Continuing with our `SBA` data example, let's gain some experience determining which data types to use to best represent the data that you are interested in storing. 

For example, if you wanted to understand the `monthly payment rates` of a `borrower`, it would be helpful to have the `loan amount` and `interest rate` represented as numeric values to aid in such a calculation.
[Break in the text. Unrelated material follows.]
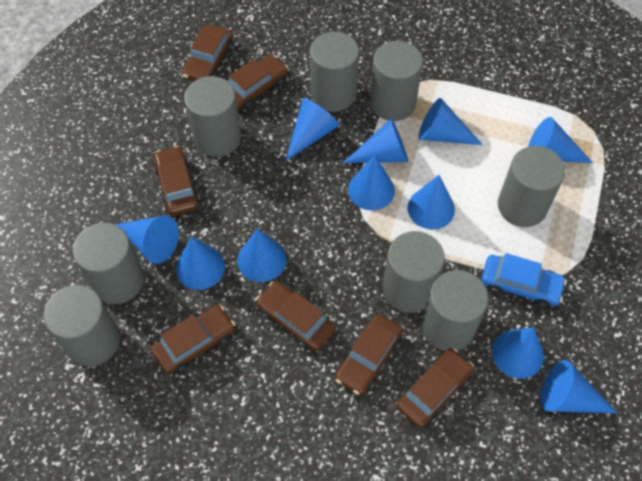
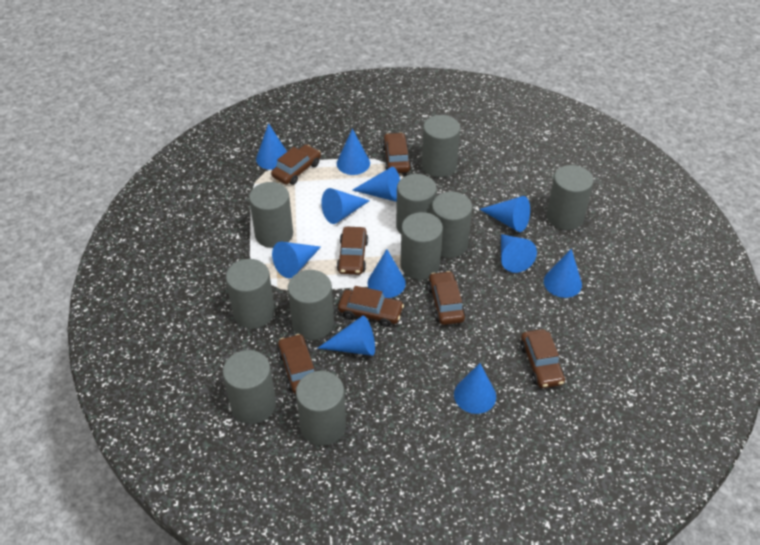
blue car: [481,253,567,308] = 1 -> none = 0
grey cylinder: [44,285,120,366] [73,223,144,304] [184,76,241,157] [310,32,359,112] [370,41,423,121] [383,231,445,313] [422,270,489,351] [498,146,565,227] = 8 -> [223,350,276,424] [226,259,275,329] [249,182,293,248] [288,270,334,340] [296,371,346,446] [396,174,437,234] [401,212,443,280] [422,115,460,177] [431,192,472,258] [546,165,594,230] = 10

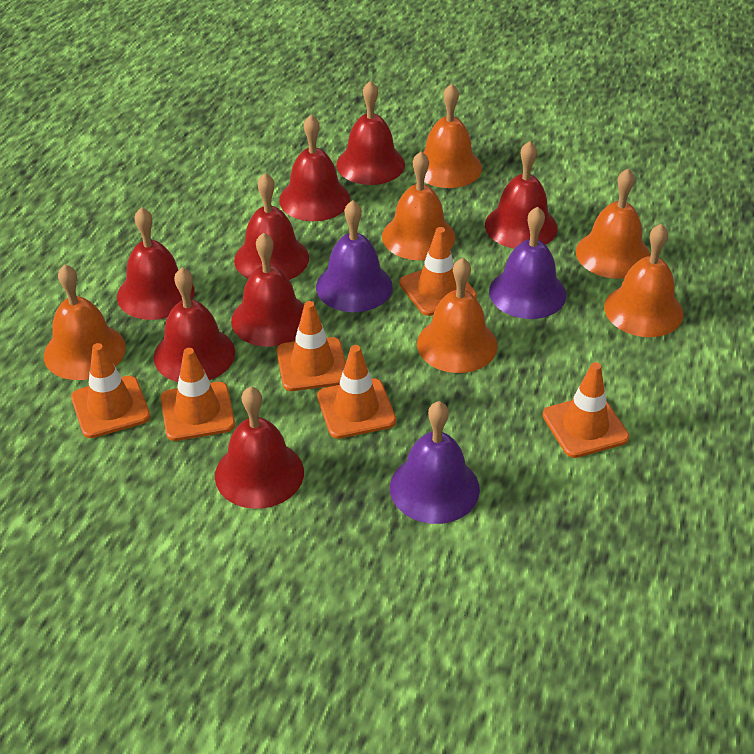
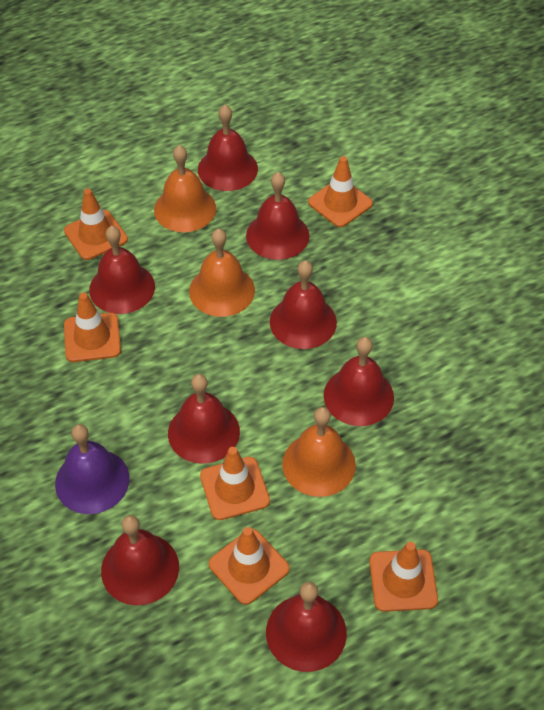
orange bell: [44,264,126,380] [382,151,455,260] [413,84,482,188] [417,257,498,373] [576,169,651,279] [604,224,683,337] = 6 -> [154,145,216,232] [189,228,255,317] [282,407,356,497] = 3
purple bell: [316,200,393,312] [390,401,480,524] [489,206,566,319] = 3 -> [55,424,130,514] = 1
**`monthly payment rates`**

| id |
|:-|
|...|

**`borrower`**

| id |
|:-|
|...|

$\Rightarrow$ Your manager has asked you to create a new `loan` table that requires specifying the correct `data type` and properties to use for the table columns.

#### Instructions
- Complete the definition the `loan` table including an `approval_date` to represent the date when a loan is initially approved.
- Set the precision for the decimal-valued gross_approval column to allow loan amounts up to `$5,000,000`.
- Provide a data type to best represent the length (in months) for loan repayment using `term_in_months`.
- Define the data type for the column `revolver_status` to be represented by values of `true` and `false`.

**SOLUTION.**

            -- Create the loan table
            CREATE TABLE loan(
                            borrower_id INTEGER REFERENCES borrower(id),
                            bank_id INTEGER REFERENCES bank(id),
                            
                            -- 'approval_date': the loan approval date
                            approval_date DATE NOT NULL DEFAULT CURRENT_DATE,  
                            
                            -- 'gross_approval': amounts up to $5,000,000.00 (9 letters total with 2 after the float.point)
                            gross_approval DECIMAL(9, 2) NOT NULL, 
                            
                            -- 'term_in_months': total # of months for repayment
                            term_in_months SMALLINT NOT NULL, 
                            
                            -- 'revolver_status': TRUE for revolving line of credit
                            revolver_status BOOLEAN NOT NULL DEFAULT FALSE,  
                            
                            initial_interest_rate DECIMAL(4, 2) NOT NULL
                            );
                            
**Comment.** You just demonstrated your ability to specify `data types` and their properties for columns in a new database. Take note of how `decisions` for defining column `data types` are informed by careful evaluation of the `data` values which will be stored in each `column`.